» **PROBLEM TO SOLVE**: Reproduce the data below word for word, keeping only its text and leaving out anything visual.

» **EXERCISE DATA**:
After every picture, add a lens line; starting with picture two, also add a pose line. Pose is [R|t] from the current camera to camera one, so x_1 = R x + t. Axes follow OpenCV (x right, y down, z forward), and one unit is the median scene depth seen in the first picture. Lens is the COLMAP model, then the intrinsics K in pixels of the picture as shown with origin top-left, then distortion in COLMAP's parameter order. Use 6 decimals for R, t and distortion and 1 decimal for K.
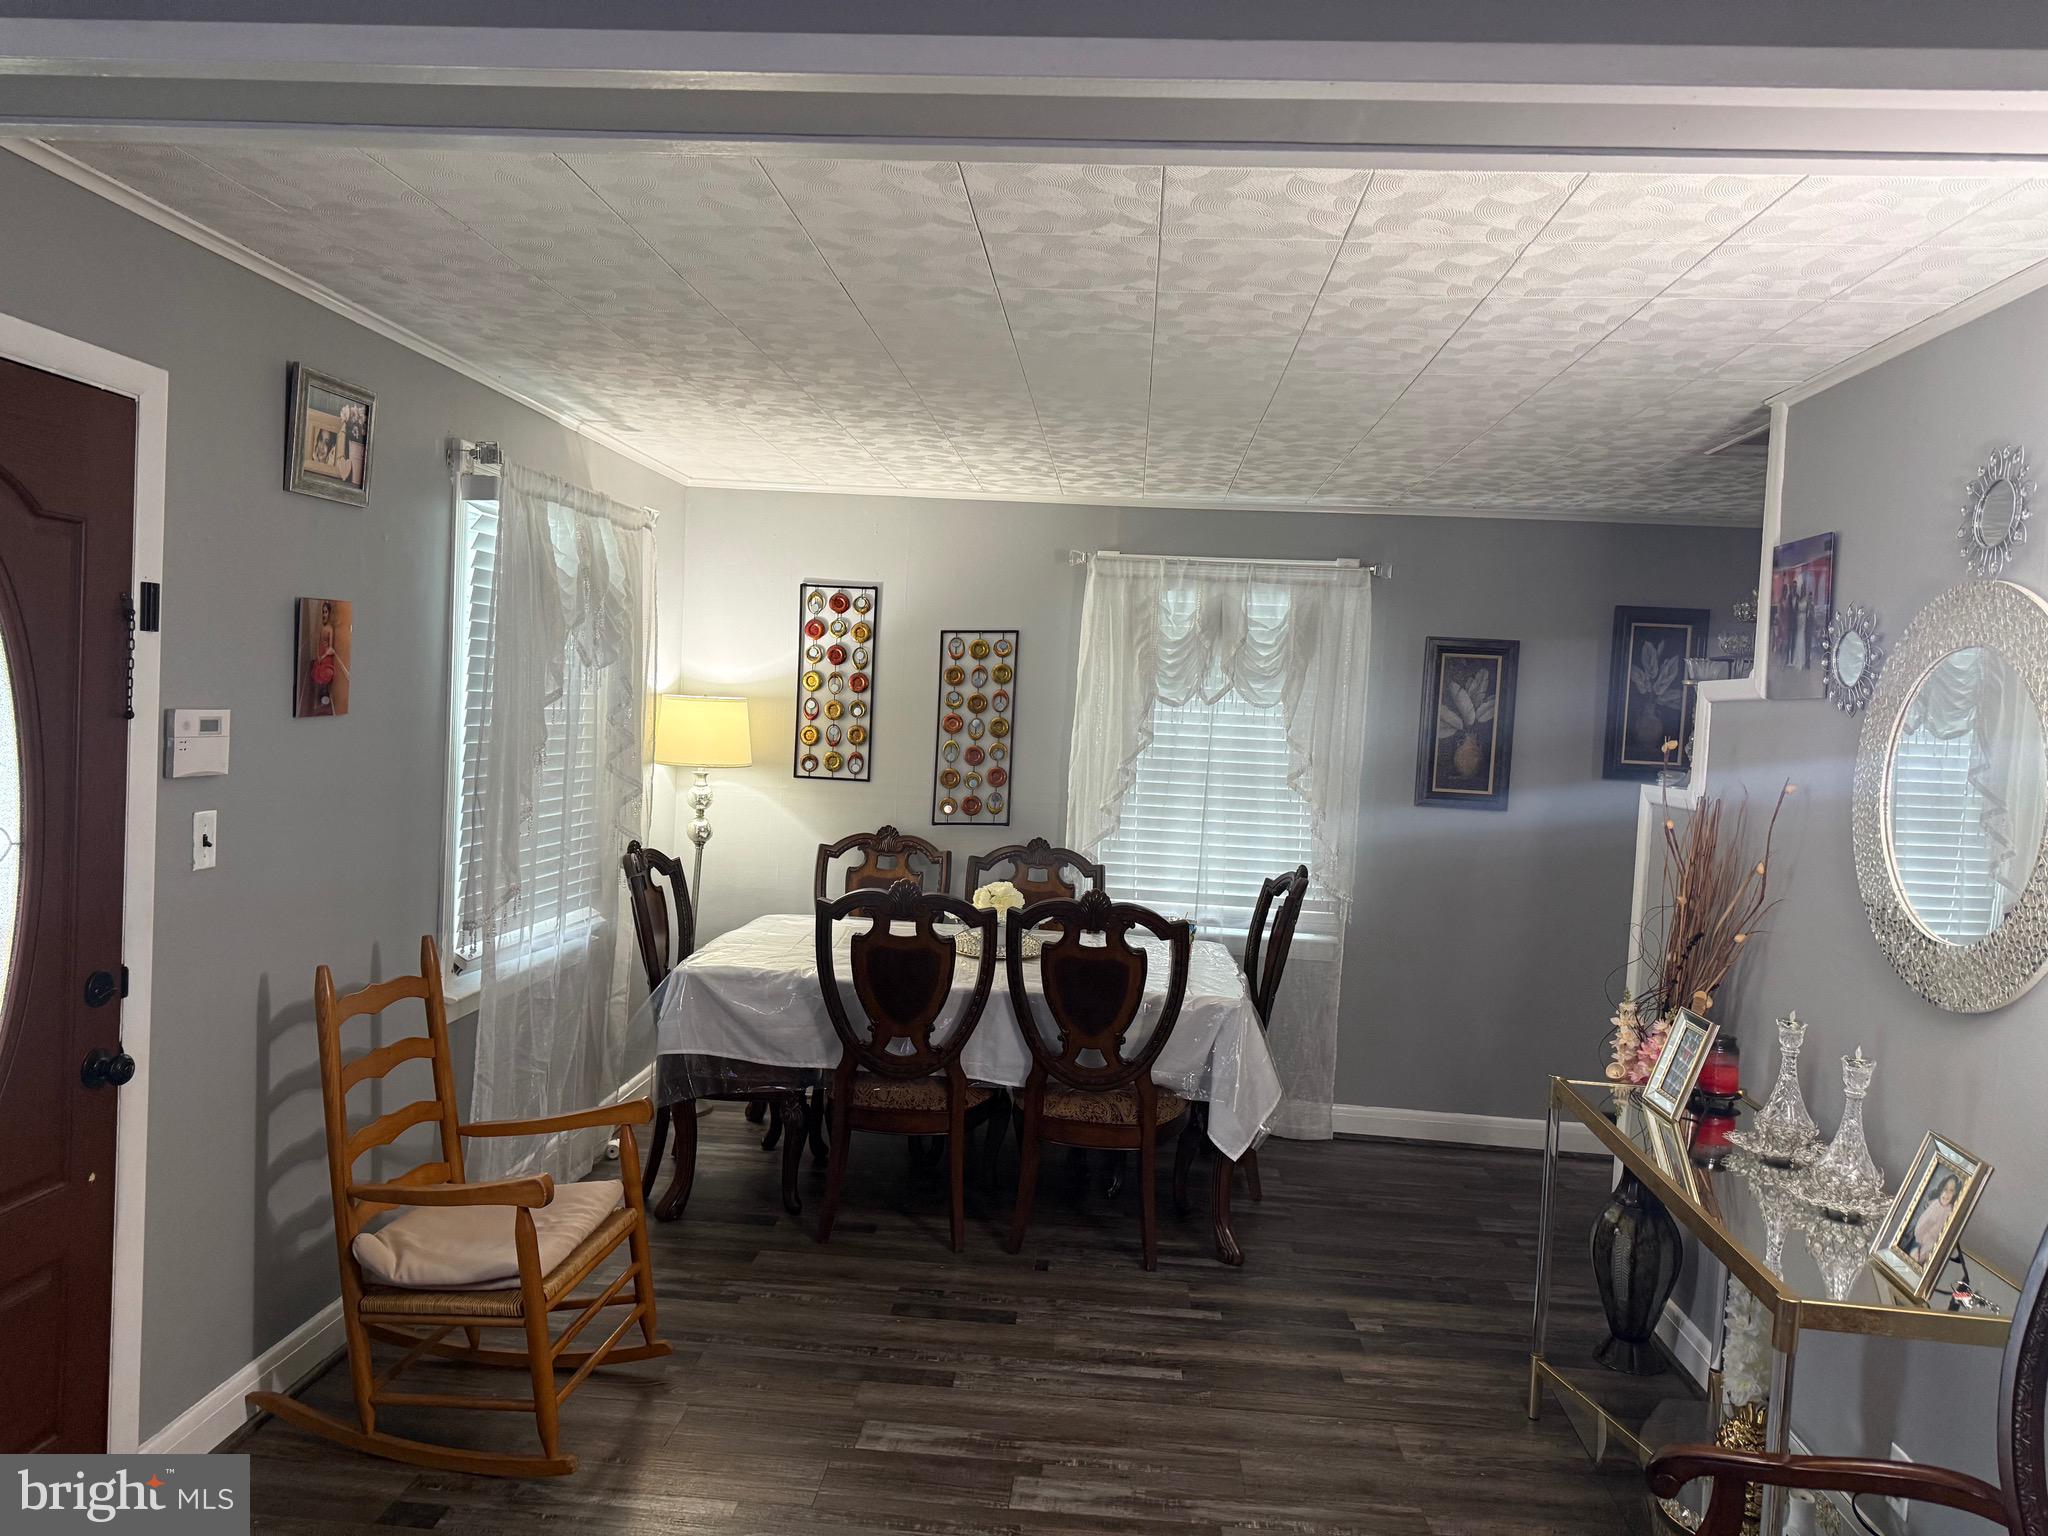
lens RADIAL K [[1436.1, 0, 1028.0], [0, 1436.1, 774.5], [0, 0, 1]] dist [0.172184, -0.314483]
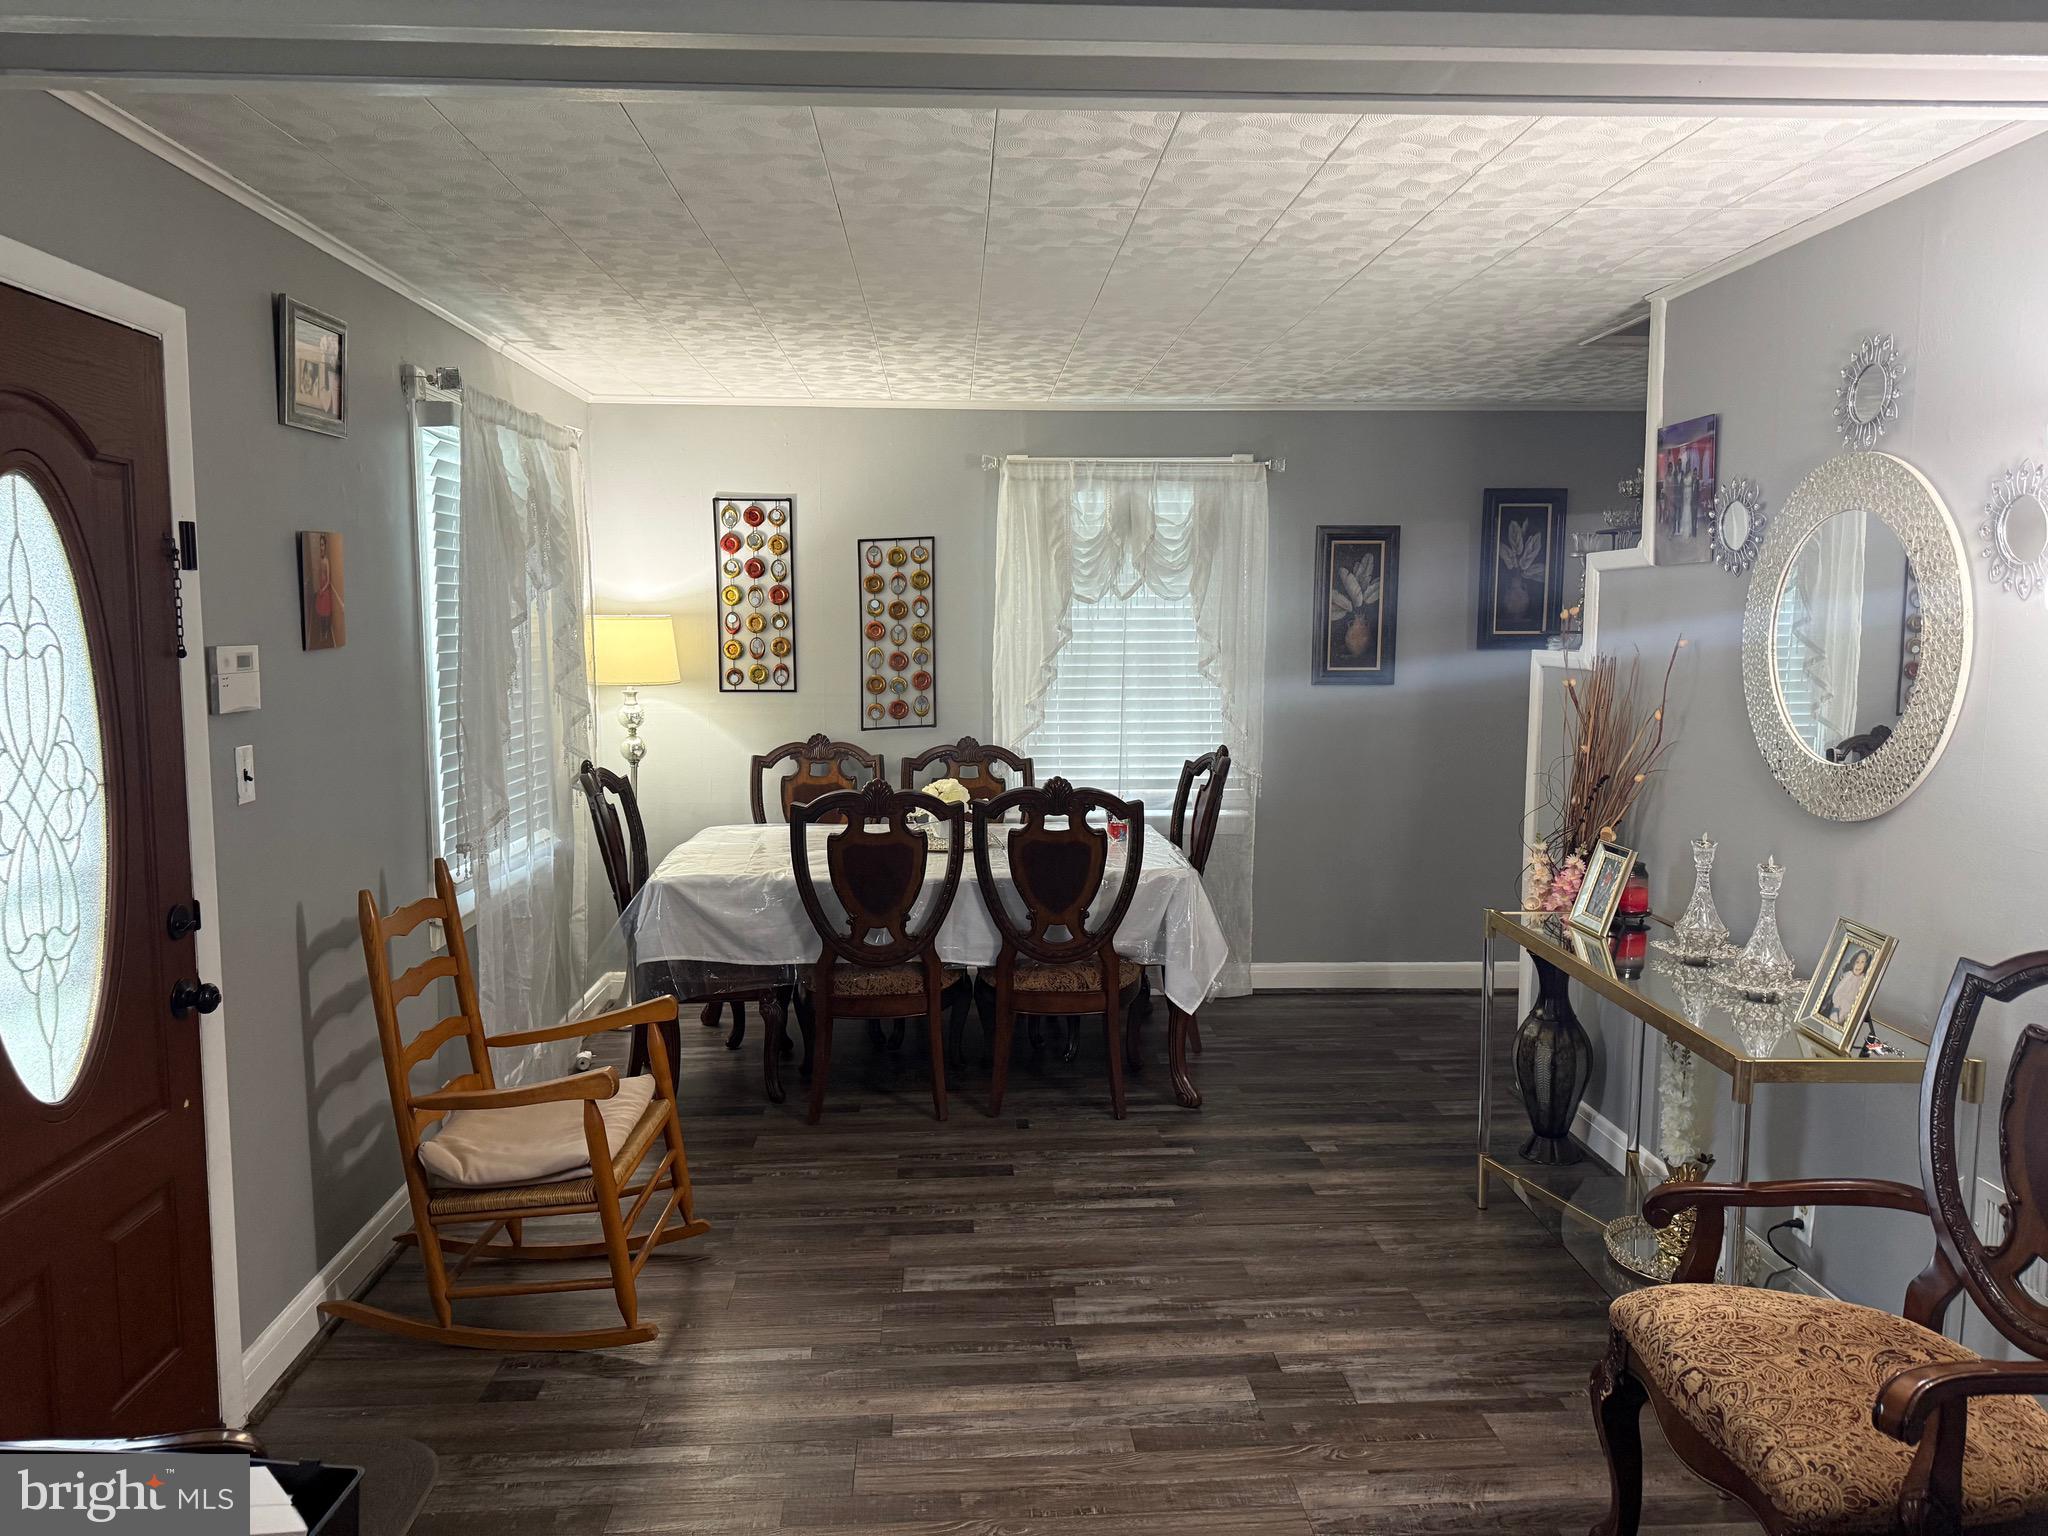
lens RADIAL K [[1436.1, 0, 1028.0], [0, 1436.1, 774.5], [0, 0, 1]] dist [0.172184, -0.314483]
pose [[0.990323, -0.064253, 0.123012, -0.103598], [0.056166, 0.996095, 0.068119, 0.003725], [-0.126908, -0.060550, 0.990065, -0.053447]]
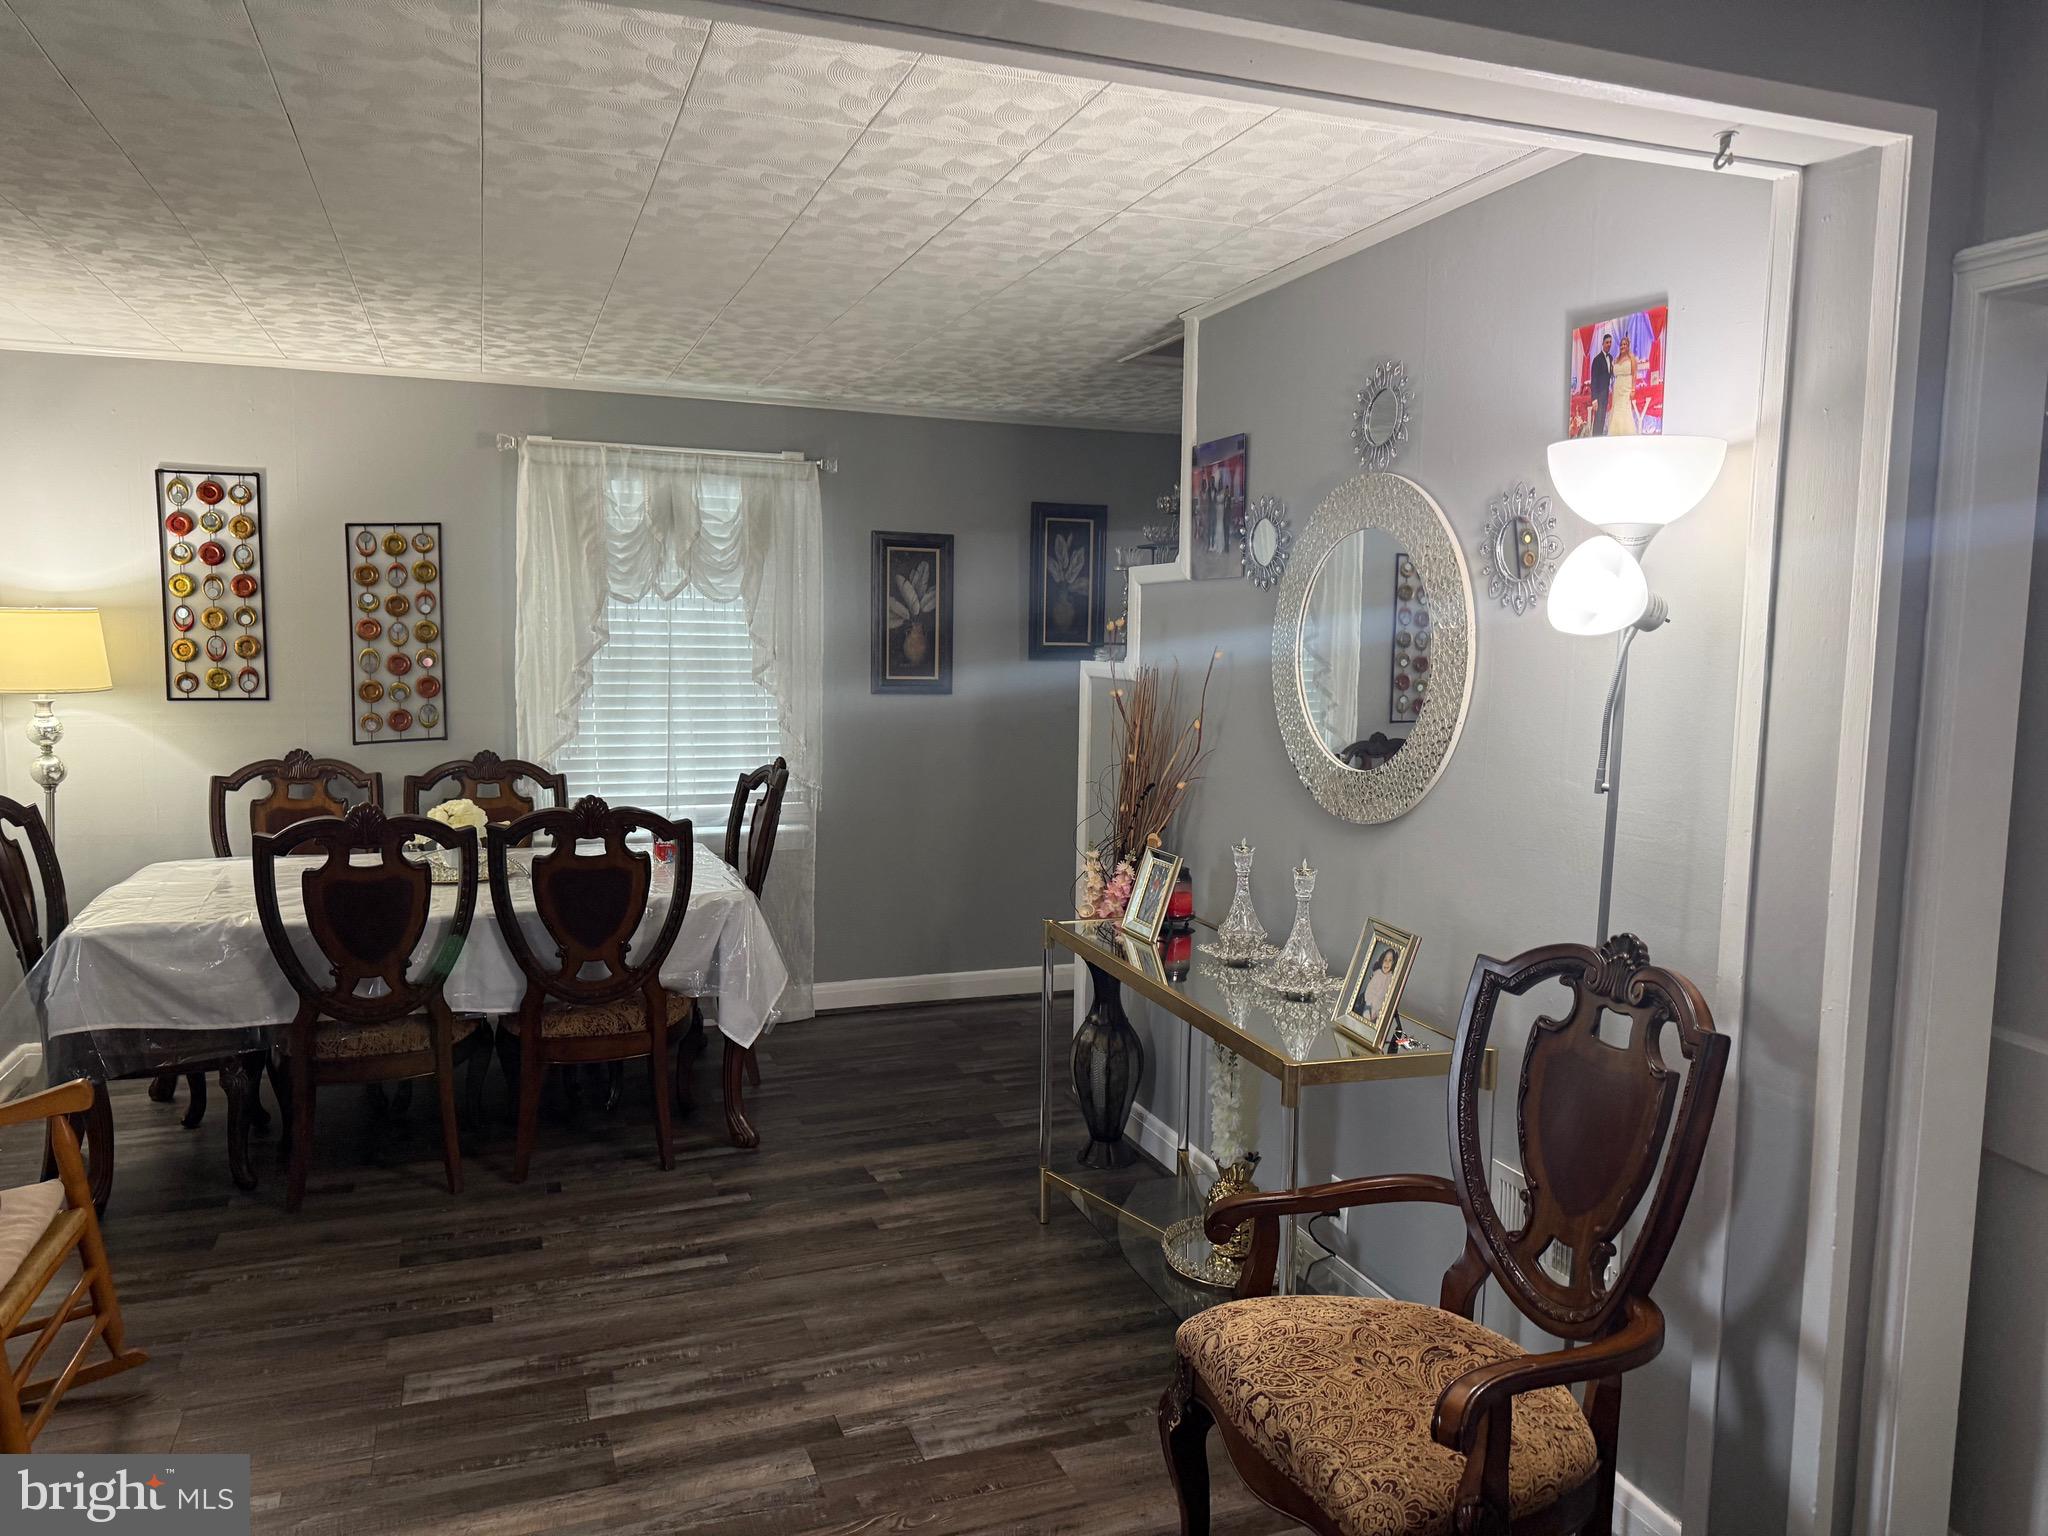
lens RADIAL K [[1436.1, 0, 1028.0], [0, 1436.1, 774.5], [0, 0, 1]] dist [0.172184, -0.314483]
pose [[0.908116, -0.079541, 0.411094, -0.083515], [0.051576, 0.995564, 0.078693, 0.004746], [-0.415529, -0.050260, 0.908190, 0.004186]]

» **WRITTEN RESPONSE**:
After every picture, add a lens line; starting with picture two, also add a pose line. Pose is [R|t] from the current camera to camera one, so x_1 = R x + t. Axes follow OpenCV (x right, y down, z forward), and one unit is the median scene depth seen in the first picture. Lens is the COLMAP model, then the intrinsics K in pixels of the picture as shown with origin top-left, then distortion in COLMAP's parameter order. Use 6 decimals for R, t and distortion and 1 decimal for K.
lens RADIAL K [[1436.1, 0, 1028.0], [0, 1436.1, 774.5], [0, 0, 1]] dist [0.172184, -0.314483]
lens RADIAL K [[1436.1, 0, 1028.0], [0, 1436.1, 774.5], [0, 0, 1]] dist [0.172184, -0.314483]
pose [[0.990323, -0.064253, 0.123012, -0.103598], [0.056166, 0.996095, 0.068119, 0.003725], [-0.126908, -0.060550, 0.990065, -0.053447]]
lens RADIAL K [[1436.1, 0, 1028.0], [0, 1436.1, 774.5], [0, 0, 1]] dist [0.172184, -0.314483]
pose [[0.908116, -0.079541, 0.411094, -0.083515], [0.051576, 0.995564, 0.078693, 0.004746], [-0.415529, -0.050260, 0.908190, 0.004186]]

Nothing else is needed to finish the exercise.